Author ORCID Identifier
0000-0001-8235-6411 : Oliver Love
Automated radio telemetry, Benthic invertebrates, DNA metabarcoding, Plasma metabolites, Standardised Precipitation-Evapotranspiration Index—SPEI
Droughts can affect invertebrate communities in wetlands, which can have bottom-up effects on the condition and survival of top predators. Shorebirds, key predators at coastal wetlands, have experienced widespread population declines and could be negatively affected by droughts. We explored, in detail, the effects of drought on multiple aspects of shorebird stopover and migration ecology by contrasting a year with average wet/dry conditions (2016) with a year with moderate drought (2017) at a major subarctic stopover site on southbound migration. We also examined the effects of drought on shorebird body mass during stopover across 14 years (historical: 1974–1982 and present-day: 2014–2018).
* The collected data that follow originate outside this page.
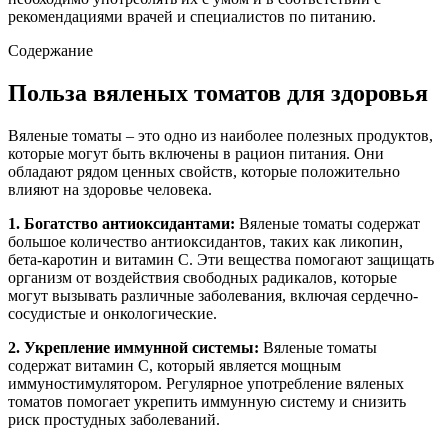
рекомендациями врачей и специалистов по питанию.
Содержание
Польза вяленых томатов для здоровья
Вяленые томаты – это одно из наиболее полезных продуктов,
которые могут быть включены в рацион питания. Они
обладают рядом ценных свойств, которые положительно
влияют на здоровье человека.
1. Богатство антиоксидантами:
Вяленые томаты содержат
большое количество антиоксидантов, таких как ликопин,
бета-каротин и витамин С. Эти вещества помогают защищать
организм от воздействия свободных радикалов, которые
могут вызывать различные заболевания, включая сердечно-
сосудистые и онкологические.
2. Укрепление иммунной системы:
Вяленые томаты
содержат витамин C, который является мощным
иммуностимулятором. Регулярное употребление вяленых
томатов помогает укрепить иммунную систему и снизить
риск простудных заболеваний.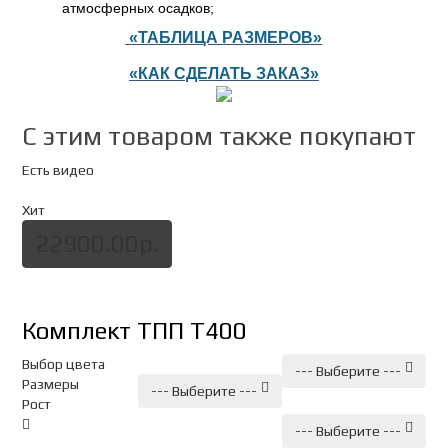
атмосферных осадков;
«ТАБЛИЦА РА
ЗМЕРОВ»
«
К
АК СДЕЛАТЬ ЗАКАЗ»
C этим товаром также покупают
Есть видео
Хит
22900.00р.
Комплект ТПП Т400
Выбор цвета
--- Выберите ---
Размеры
--- Выберите ---
Рост
--- Выберите ---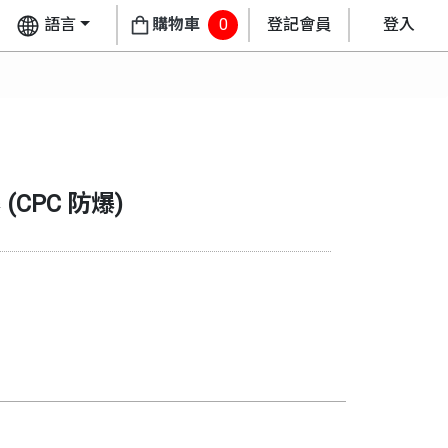
語言
購物車
0
登記會員
登入
爆
(
CPC 防爆
)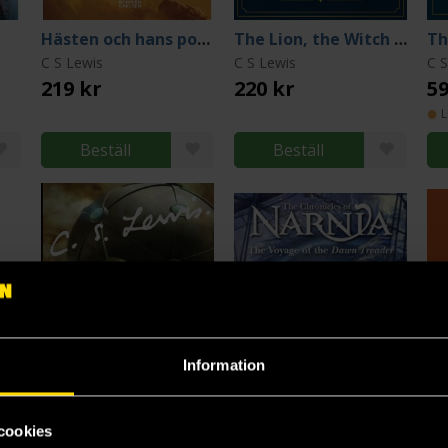
Hästen och hans pojke
The Lion, the Witch and the Wardrobe (75th Anniversary Edition)
C S Lewis
C S Lewis
C S
219 kr
220 kr
59
L
Beställ
Beställ
Information
cookies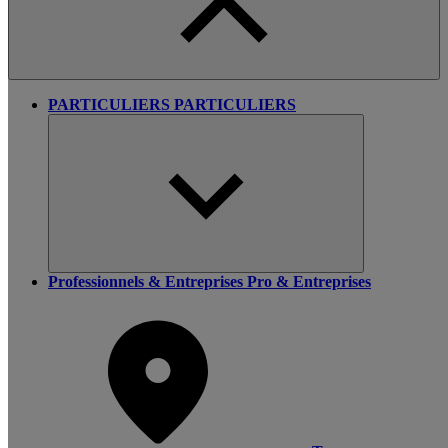
PARTICULIERS
PARTICULIERS
Professionnels & Entreprises
Pro & Entreprises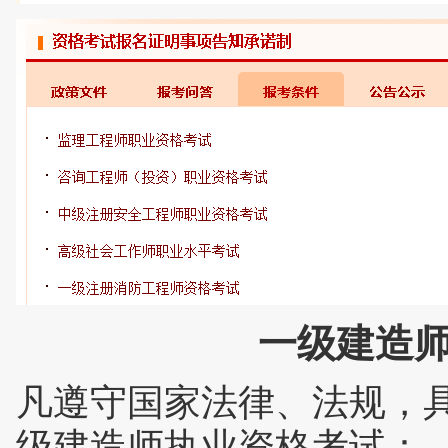
一级建造
凡遵守国家法律、法规，
级建造师执业资格考试：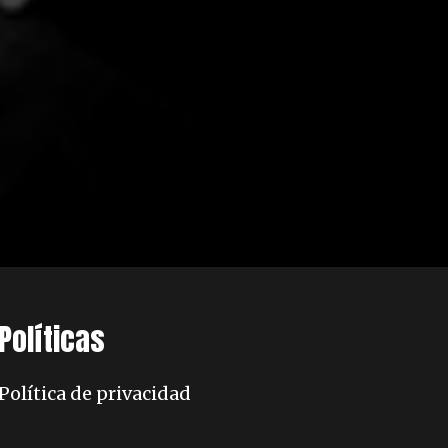
Políticas
Política de privacidad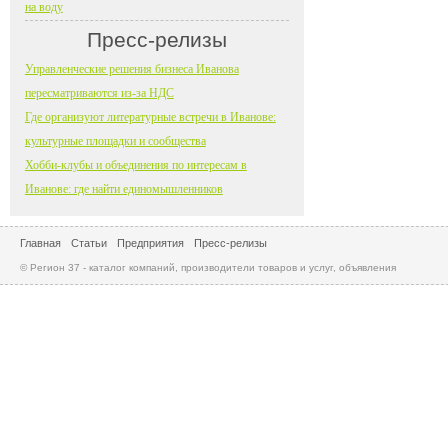
на воду
Пресс-релизы
Управленческие решения бизнеса Иванова
пересматриваются из-за НДС
Где организуют литературные встречи в Иванове:
культурные площадки и сообщества
Хобби-клубы и объединения по интересам в
Иванове: где найти единомышленников
Главная
Статьи
Предприятия
Пресс-релизы
© Регион 37 - каталог компаний, производители товаров и услуг, объявления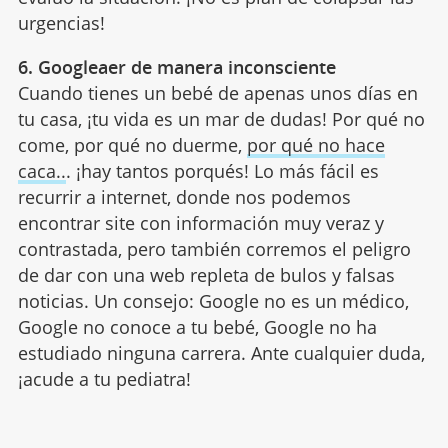
urgencias!
6. Googleaer de manera inconsciente
Cuando tienes un bebé de apenas unos días en
tu casa, ¡tu vida es un mar de dudas! Por qué no
come, por qué no duerme,
por qué no hace
caca..
. ¡hay tantos porqués! Lo más fácil es
recurrir a internet, donde nos podemos
encontrar site con información muy veraz y
contrastada, pero también corremos el peligro
de dar con una web repleta de bulos y falsas
noticias. Un consejo: Google no es un médico,
Google no conoce a tu bebé, Google no ha
estudiado ninguna carrera. Ante cualquier duda,
¡acude a tu pediatra!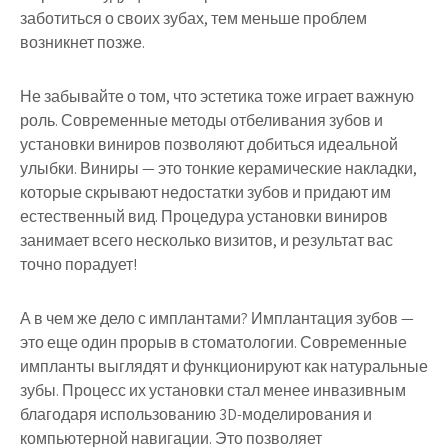
заботиться о своих зубах, тем меньше проблем
возникнет позже.
Не забывайте о том, что эстетика тоже играет важную
роль. Современные методы отбеливания зубов и
установки виниров позволяют добиться идеальной
улыбки. Виниры — это тонкие керамические накладки,
которые скрывают недостатки зубов и придают им
естественный вид. Процедура установки виниров
занимает всего несколько визитов, и результат вас
точно порадует!
А в чем же дело с имплантами? Имплантация зубов —
это еще один прорыв в стоматологии. Современные
импланты выглядят и функционируют как натуральные
зубы. Процесс их установки стал менее инвазивным
благодаря использованию 3D-моделирования и
компьютерной навигации. Это позволяет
For the detailed comparison of two years, in the year with moderate drought we documented lower invertebrate abundance at some sites, higher prey family richness in shorebird faecal samples, lower shorebird refuelling rates, shorter stopover durations for juveniles, and, for most species, a higher probability of making a subsequent stopover in North America after departing the subarctic, compared to the year with average wet/dry conditions. In the 14-year dataset, shorebird body mass tended to be lower in drier years. We show that even short-term, moderate drought conditions can negatively affect shorebird refuelling performance at coastal wetlands, which may carry-over to affect subsequent stopover decisions. Given shorebird population declines and predicted changes in the severity and duration of droughts with climate change, researchers should prioritize a better understanding of how droughts affect shorebird refuelling performance and survival.
Anderson, Alexandra M.; Friis, Christian; Gratto-Trevor, Cheri L.; Harris, Christopher M.; Love, Oliver P.; Morrison, R. I.Guy; Prosser, Sean W.J.; Nol, Erica; and Smith, Paul A.. (2021). Drought at a coastal wetland affects refuelling and migration strategies of shorebirds. Oecologia, 197 (3), 661-674.